__Description of the task__.
Repeat the data exactly, leaving out any image.
START Records supplied
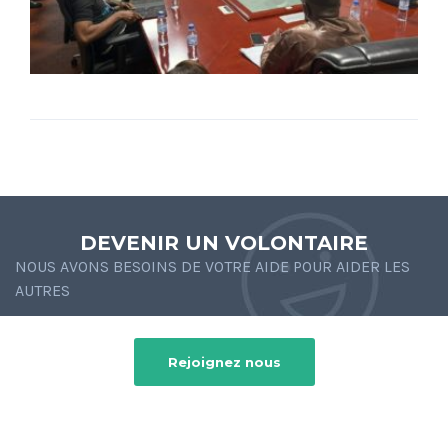
DEVENIR UN VOLONTAIRE
NOUS AVONS BESOINS DE VOTRE AIDE POUR AIDER LES
AUTRES
Rejoignez nous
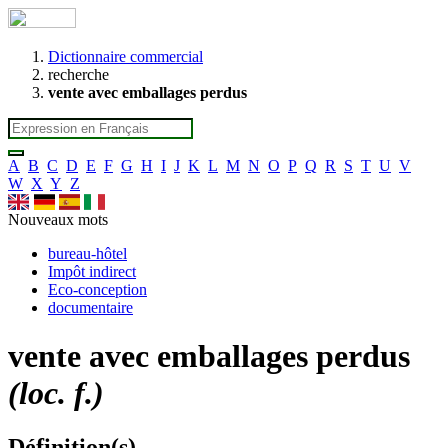
Dictionnaire commercial
recherche
vente avec emballages perdus
A
B
C
D
E
F
G
H
I
J
K
L
M
N
O
P
Q
R
S
T
U
V
W
X
Y
Z
Nouveaux mots
bureau-hôtel
Impôt indirect
Eco-conception
documentaire
vente avec emballages perdus
(loc. f.)
Définition(s)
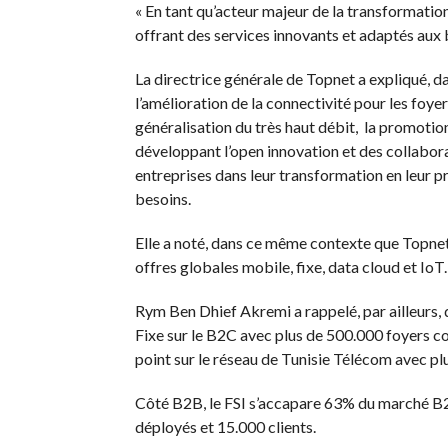
« En tant qu’acteur majeur de la transformation
offrant des services innovants et adaptés aux b
La directrice générale de Topnet a expliqué, dan
l’amélioration de la connectivité pour les foyer
généralisation du très haut débit, la promotion
développant l’open innovation et des collabor
entreprises dans leur transformation en leur p
besoins.
Elle a noté, dans ce même contexte que Topnet –
offres globales mobile, fixe, data cloud et IoT.
Rym Ben Dhief Akremi a rappelé, par ailleurs, 
Fixe sur le B2C avec plus de 500.000 foyers c
point sur le réseau de Tunisie Télécom avec pl
Côté B2B, le FSI s’accapare 63% du marché B2B
déployés et 15.000 clients.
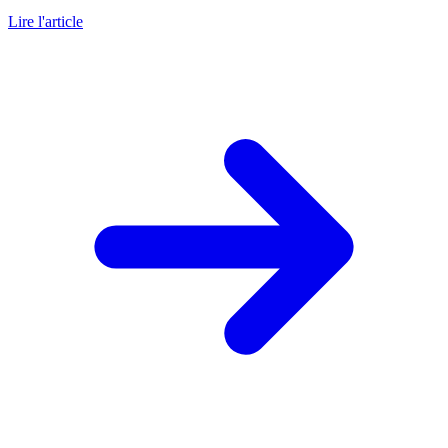
Lire l'article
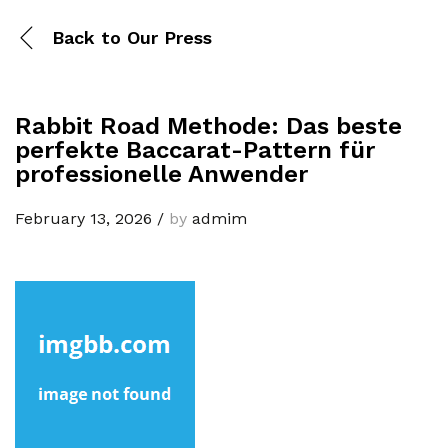
Back to
Our Press
Rabbit Road Methode: Das beste
perfekte Baccarat-Pattern für
professionelle Anwender
February 13, 2026
/
by
admim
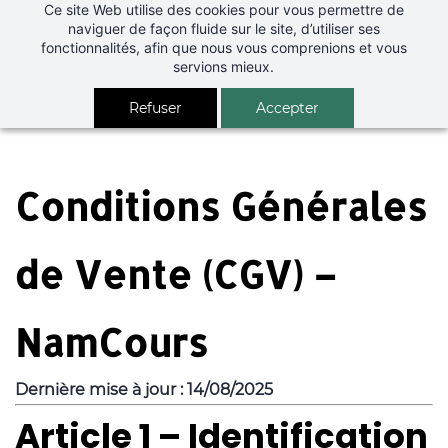
Skip to
Ce site Web utilise des cookies pour vous permettre de
naviguer de façon fluide sur le site, d’utiliser ses
main
fonctionnalités, afin que nous vous comprenions et vous
content
servions mieux.
Refuser
Accepter
Conditions Générales
de Vente (CGV) –
NamCours
Dernière mise à jour : 14/08/2025
Article 1 – Identification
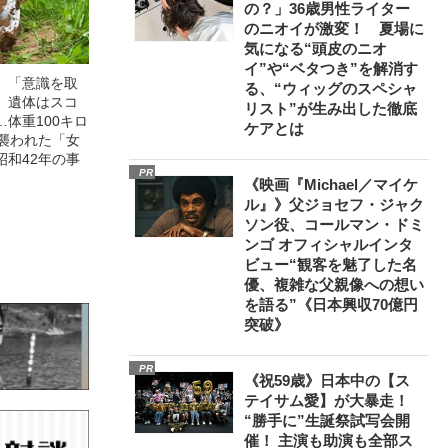
の？」36歳男性ライター
のニオイが激変！ 夏場に
気になる“頭皮のニオ
イ”や“ベタつき”を解消す
」「意識を取
る、“ウィッグのスペシャ
」遺体はスコ
リスト”が生み出した徹底
体重100キロ
ケアとは
に襲われた「女
昭和42年の事
PR
《映画『Michael／マイケ
ル』》父ジョセフ・ジャク
ソン役、コールマン・ドミ
ンゴ オフィシャルインタ
ビュー“観客を魅了した名
優、複雑な父親像への想い
を語る”《日本興収70億円
突破》
PR
《祝59歳》日本中の【ス
テイサム愛】が大暴走！
“勝手に”生誕祭試写会開
催！ 主演も助演も全部ス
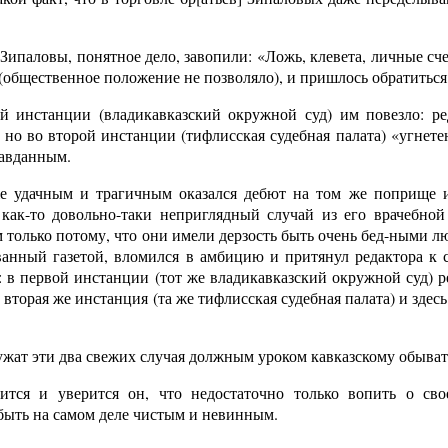
 Зипаловы, понятное дело, завопили: «Ложь, клевета, личные сче
(общественное положение не позволяло), и пришлось обратиться 
й инстанции (владикавказский окружной суд) им повезло: р
 но во второй инстанции (тифлисская судебная палата) «угнете
равданным.
е удачным и трагичным оказался дебют на том же поприще и 
 как-то довольно-таки неприглядный случай из его врачебно
только потому, что они имели дерзость быть очень бед-ными лю
ванный газетой, вломился в амбицию и притянул редактора к с
 в первой инстанции (тот же владикавказский окружной суд) 
вторая же инстанция (та же тифлисская судебная палата) и здес
ужат эти два свежих случая должным уроком кавказскому обыват
ится и уверится он, что недостаточно только вопить о сво
быть на самом деле чистым и невинным.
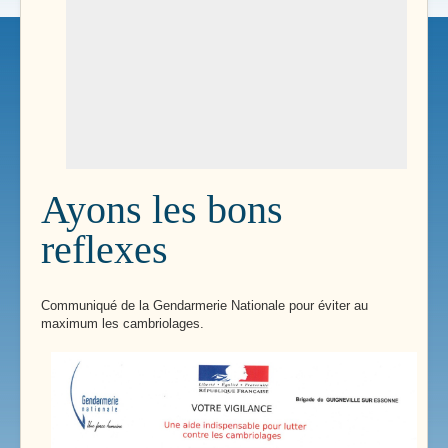
Ayons les bons
reflexes
Communiqué de la Gendarmerie Nationale pour éviter au
maximum les cambriolages.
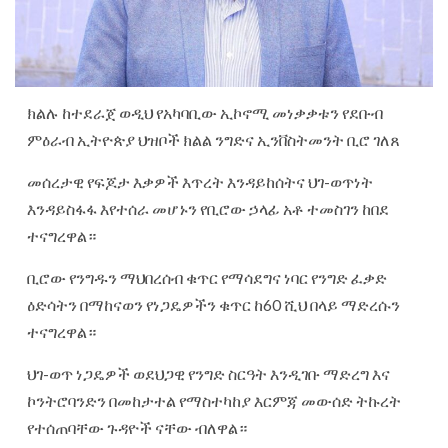
ክልሉ ከተደራጀ ወዲህ የአካባቢው ኢኮኖሚ መነቃቃቱን የደቡብ
ምዕራብ ኢትዮጵያ ህዝቦች ክልል ንግድና ኢንቨስትመንት ቢሮ ገለጸ
መሰረታዊ የፍጆታ እቃዎች እጥረት እንዳይከሰትና ህገ-ወጥነት
እንዳይስፋፋ እየተሰራ መሆኑን የቢሮው ኃላፊ አቶ ተመስገን ከበደ
ተናግረዋል።
ቢሮው የንግዱን ማህበረሰብ ቁጥር የማሳደግና ነባር የንግድ ፈቃድ
ዕድሳትን በማከናወን የነጋዴዎችን ቁጥር ከ60 ሺህ በላይ ማድረሱን
ተናግረዋል።
ህገ-ወጥ ነጋዴዎች ወደህጋዊ የንግድ ስርዓት እንዲገቡ ማድረግ እና
ኮንትሮባንድን በመከታተል የማስተካከያ እርምጃ መውሰድ ትኩረት
የተሰጠባቸው ጉዳዮች ናቸው ብለዋል።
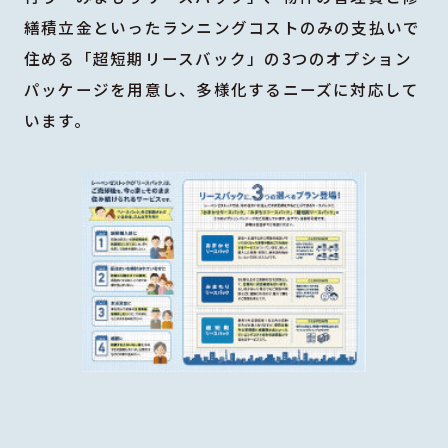
繕積立金といったランニングコストのみの支払いで
住める「超短期リースバック」の3つのオプション
パッケージを用意し、多様化するニーズに対応して
います。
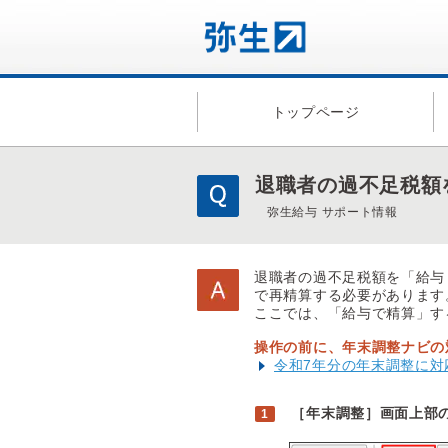
トップページ
退職者の過不足税額
弥生給与 サポート情報
退職者の過不足税額を「給与
で再精算する必要があります
ここでは、「給与で精算」す
操作の前に、年末調整ナビの
令和7年分の年末調整に対
［年末調整］画面上部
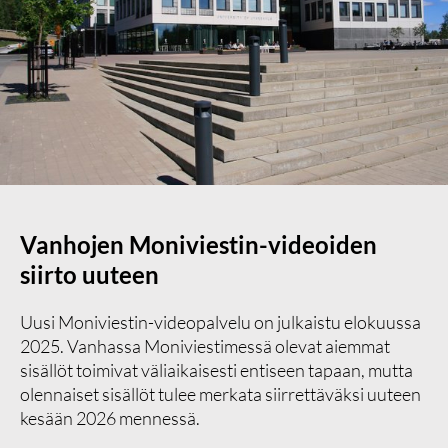
Vanhojen Moniviestin-videoiden
siirto uuteen
Uusi Moniviestin-videopalvelu on julkaistu elokuussa
2025. Vanhassa Moniviestimessä olevat aiemmat
sisällöt toimivat väliaikaisesti entiseen tapaan, mutta
olennaiset sisällöt tulee merkata siirrettäväksi uuteen
kesään 2026 mennessä.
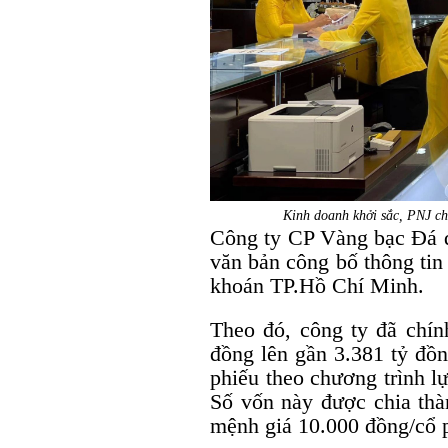
Kinh doanh khởi sắc, PNJ chí
Công ty CP Vàng bạc Đá 
văn bản công bố thông tin
khoán TP.Hồ Chí Minh.
Theo đó, công ty đã chính
đồng lên gần 3.381 tỷ đồn
phiếu theo chương trình l
Số vốn này được chia thà
mệnh giá 10.000 đồng/cổ 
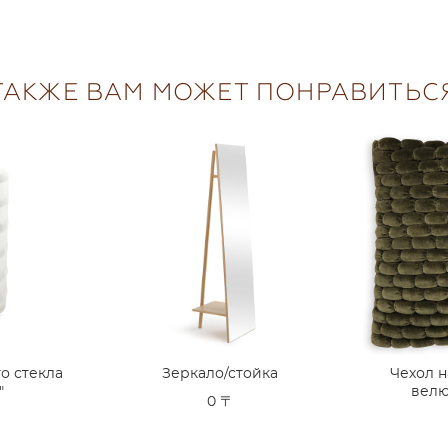
ТАКЖЕ ВАМ МОЖЕТ ПОНРАВИТЬС
го стекла
Зеркало/стойка
Чехол н
"
велю
0 〒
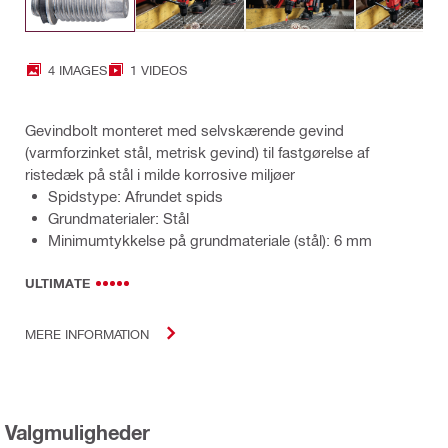
4 IMAGES
1 VIDEOS
Gevindbolt monteret med selvskærende gevind
(varmforzinket stål, metrisk gevind) til fastgørelse af
ristedæk på stål i milde korrosive miljøer
Spidstype: Afrundet spids
Grundmaterialer: Stål
Minimumtykkelse på grundmateriale (stål): 6 mm
ULTIMATE
MERE INFORMATION
Valgmuligheder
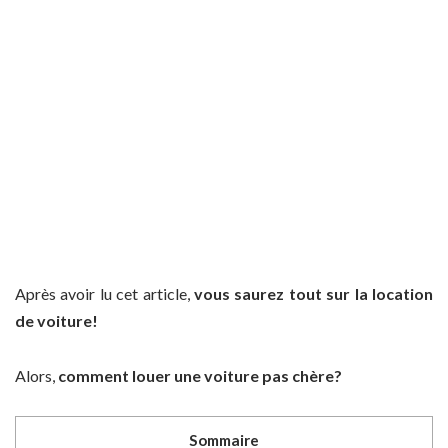
Après avoir lu cet article,
vous saurez tout sur la location
de voiture!
Alors,
comment louer une voiture pas chère?
Sommaire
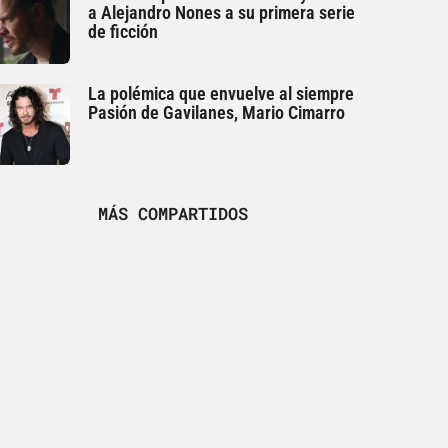
a Alejandro Nones a su primera serie
de ficción
La polémica que envuelve al siempre
Pasión de Gavilanes, Mario Cimarro
MÁS COMPARTIDOS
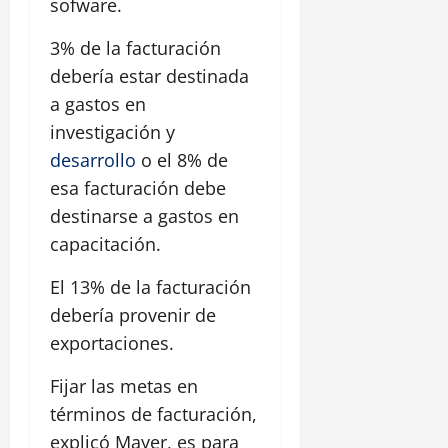
sofware.
3% de la facturación
debería estar destinada
a gastos en
investigación y
desarrollo
o el 8% de
esa facturación debe
destinarse a gastos en
capacitación.
El 13% de la facturación
debería provenir de
exportaciones.
Fijar las metas en
términos de facturación,
explicó Mayer, es para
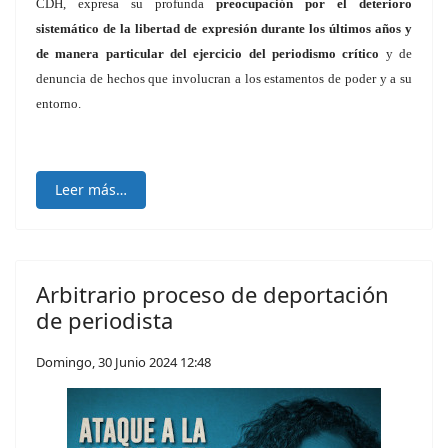
CDH, expresa su profunda
preocupación por el deterioro
sistemático de la libertad de expresión durante los últimos años y
de manera particular del ejercicio del periodismo crítico
y de
denuncia de hechos que involucran a los estamentos de poder y a su
entorno.
Leer más…
Arbitrario proceso de deportación
de periodista
Domingo, 30 Junio 2024 12:48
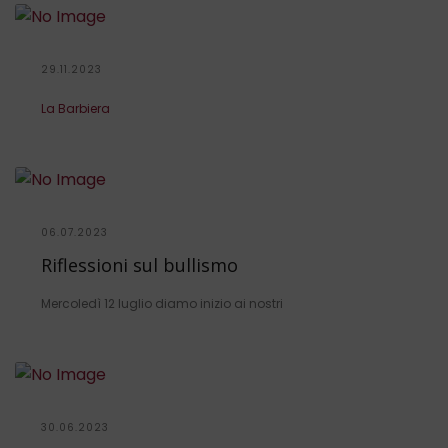
29.11.2023
La Barbiera
06.07.2023
Riflessioni sul bullismo
Mercoledì 12 luglio diamo inizio ai nostri
30.06.2023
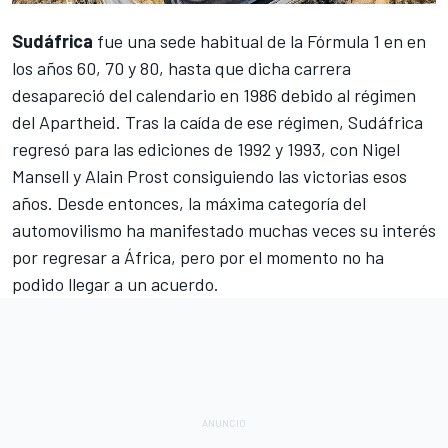
Sudáfrica
fue una sede habitual de la
Fórmula 1
en en
los años 60, 70 y 80, hasta que dicha carrera
desapareció del calendario en 1986 debido al régimen
del Apartheid. Tras la caída de ese régimen, Sudáfrica
regresó para las ediciones de 1992 y 1993, con
Nigel
Mansell
y
Alain Prost
consiguiendo las victorias esos
años. Desde entonces, la máxima categoría del
automovilismo ha manifestado muchas veces su interés
por regresar a África, pero por el momento no ha
podido llegar a un acuerdo.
END Records supplied
__Task result__.
DEVENIR UN VOLONTAIRE
NOUS AVONS BESOINS DE VOTRE AIDE POUR AIDER LES
AUTRES
Rejoignez nous
Dictionnaire commercial
recherche
vente avec emballages perdus
A
B
C
D
E
F
G
H
I
J
K
L
M
N
O
P
Q
R
S
T
U
V
W
X
Y
Z
Nouveaux mots
bureau-hôtel
Impôt indirect
Eco-conception
documentaire
vente avec emballages perdus
(loc. f.)
Définition(s)
« En tant qu’acteur majeur de la transformation
offrant des services innovants et adaptés aux b
La directrice générale de Topnet a expliqué, dan
l’amélioration de la connectivité pour les foyer
généralisation du très haut débit, la promotion
développant l’open innovation et des collabor
entreprises dans leur transformation en leur p
besoins.
Elle a noté, dans ce même contexte que Topnet –
offres globales mobile, fixe, data cloud et IoT.
Rym Ben Dhief Akremi a rappelé, par ailleurs, 
Fixe sur le B2C avec plus de 500.000 foyers c
point sur le réseau de Tunisie Télécom avec pl
Côté B2B, le FSI s’accapare 63% du marché B2B
déployés et 15.000 clients.
Lire l'article
Back to
Our Press
Rabbit Road Methode: Das beste
perfekte Baccarat-Pattern für
professionelle Anwender
February 13, 2026
/
by
admim
Skip to
Ce site Web utilise des cookies pour vous permettre de
naviguer de façon fluide sur le site, d’utiliser ses
main
fonctionnalités, afin que nous vous comprenions et vous
content
servions mieux.
Refuser
Accepter
Conditions Générales
de Vente (CGV) –
NamCours
Dernière mise à jour : 14/08/2025
Article 1 – Identification
の？」36歳男性ライター
のニオイが激変！ 夏場に
気になる“頭皮のニオ
イ”や“ベタつき”を解消す
」「意識を取
る、“ウィッグのスペシャ
」遺体はスコ
リスト”が生み出した徹底
体重100キロ
ケアとは
に襲われた「女
昭和42年の事
PR
《映画『Michael／マイケ
ル』》父ジョセフ・ジャク
ソン役、コールマン・ドミ
ンゴ オフィシャルインタ
ビュー“観客を魅了した名
優、複雑な父親像への想い
を語る”《日本興収70億円
突破》
PR
《祝59歳》日本中の【ス
テイサム愛】が大暴走！
“勝手に”生誕祭試写会開
催！ 主演も助演も全部ス
 Зипаловы, понятное дело, завопили: «Ложь, клевета, личные сче
(общественное положение не позволяло), и пришлось обратиться 
й инстанции (владикавказский окружной суд) им повезло: р
 но во второй инстанции (тифлисская судебная палата) «угнете
равданным.
е удачным и трагичным оказался дебют на том же поприще и 
 как-то довольно-таки неприглядный случай из его врачебно
только потому, что они имели дерзость быть очень бед-ными лю
ванный газетой, вломился в амбицию и притянул редактора к с
 в первой инстанции (тот же владикавказский окружной суд) 
вторая же инстанция (та же тифлисская судебная палата) и здес
ужат эти два свежих случая должным уроком кавказскому обыват
ится и уверится он, что недостаточно только вопить о сво
быть на самом деле чистым и невинным.
Ayons les bons
reflexes
Communiqué de la Gendarmerie Nationale pour éviter au
maximum les cambriolages.
ክልሉ ከተደራጀ ወዲህ የአካባቢው ኢኮኖሚ መነቃቃቱን የደቡብ
ምዕራብ ኢትዮጵያ ህዝቦች ክልል ንግድና ኢንቨስትመንት ቢሮ ገለጸ
መሰረታዊ የፍጆታ እቃዎች እጥረት እንዳይከሰትና ህገ-ወጥነት
እንዳይስፋፋ እየተሰራ መሆኑን የቢሮው ኃላፊ አቶ ተመስገን ከበደ
ተናግረዋል።
ቢሮው የንግዱን ማህበረሰብ ቁጥር የማሳደግና ነባር የንግድ ፈቃድ
ዕድሳትን በማከናወን የነጋዴዎችን ቁጥር ከ60 ሺህ በላይ ማድረሱን
ተናግረዋል።
ህገ-ወጥ ነጋዴዎች ወደህጋዊ የንግድ ስርዓት እንዲገቡ ማድረግ እና
ኮንትሮባንድን በመከታተል የማስተካከያ እርምጃ መውሰድ ትኩረት
የተሰጠባቸው ጉዳዮች ናቸው ብለዋል።
繕積立金といったランニングコストのみの支払いで
住める「超短期リースバック」の3つのオプション
パッケージを用意し、多様化するニーズに対応して
います。
トップページ
退職者の過不足税額
弥生給与 サポート情報
退職者の過不足税額を「給与
で再精算する必要があります
ここでは、「給与で精算」す
操作の前に、年末調整ナビの
令和7年分の年末調整に対
［年末調整］画面上部
Vanhojen Moniviestin-videoiden
siirto uuteen
Uusi Moniviestin-videopalvelu on julkaistu elokuussa
2025. Vanhassa Moniviestimessä olevat aiemmat
sisällöt toimivat väliaikaisesti entiseen tapaan, mutta
olennaiset sisällöt tulee merkata siirrettäväksi uuteen
kesään 2026 mennessä.
Kinh doanh khởi sắc, PNJ chí
Công ty CP Vàng bạc Đá 
văn bản công bố thông tin
khoán TP.Hồ Chí Minh.
Theo đó, công ty đã chính
đồng lên gần 3.381 tỷ đồn
phiếu theo chương trình l
Số vốn này được chia thà
mệnh giá 10.000 đồng/cổ 
ТАКЖЕ ВАМ МОЖЕТ ПОНРАВИТЬС
го стекла
Зеркало/стойка
Чехол н
"
велю
0 〒
4 IMAGES
1 VIDEOS
Gevindbolt monteret med selvskærende gevind
(varmforzinket stål, metrisk gevind) til fastgørelse af
ristedæk på stål i milde korrosive miljøer
Spidstype: Afrundet spids
Grundmaterialer: Stål
Minimumtykkelse på grundmateriale (stål): 6 mm
ULTIMATE
MERE INFORMATION
Valgmuligheder
Après avoir lu cet article,
vous saurez tout sur la location
de voiture!
Alors,
comment louer une voiture pas chère?
Sommaire
a Alejandro Nones a su primera serie
de ficción
La polémica que envuelve al siempre
Pasión de Gavilanes, Mario Cimarro
MÁS COMPARTIDOS
sofware.
3% de la facturación
debería estar destinada
a gastos en
investigación y
desarrollo
o el 8% de
esa facturación debe
destinarse a gastos en
capacitación.
El 13% de la facturación
debería provenir de
exportaciones.
Fijar las metas en
términos de facturación,
explicó Mayer, es para
CDH, expresa su profunda
preocupación por el deterioro
sistemático de la libertad de expresión durante los últimos años y
de manera particular del ejercicio del periodismo crítico
y de
denuncia de hechos que involucran a los estamentos de poder y a su
entorno.
Leer más…
Arbitrario proceso de deportación
de periodista
Domingo, 30 Junio 2024 12:48
29.11.2023
La Barbiera
06.07.2023
Riflessioni sul bullismo
Mercoledì 12 luglio diamo inizio ai nostri
30.06.2023
Sudáfrica
fue una sede habitual de la
Fórmula 1
en en
los años 60, 70 y 80, hasta que dicha carrera
desapareció del calendario en 1986 debido al régimen
del Apartheid. Tras la caída de ese régimen, Sudáfrica
regresó para las ediciones de 1992 y 1993, con
Nigel
Mansell
y
Alain Prost
consiguiendo las victorias esos
años. Desde entonces, la máxima categoría del
automovilismo ha manifestado muchas veces su interés
por regresar a África, pero por el momento no ha
podido llegar a un acuerdo.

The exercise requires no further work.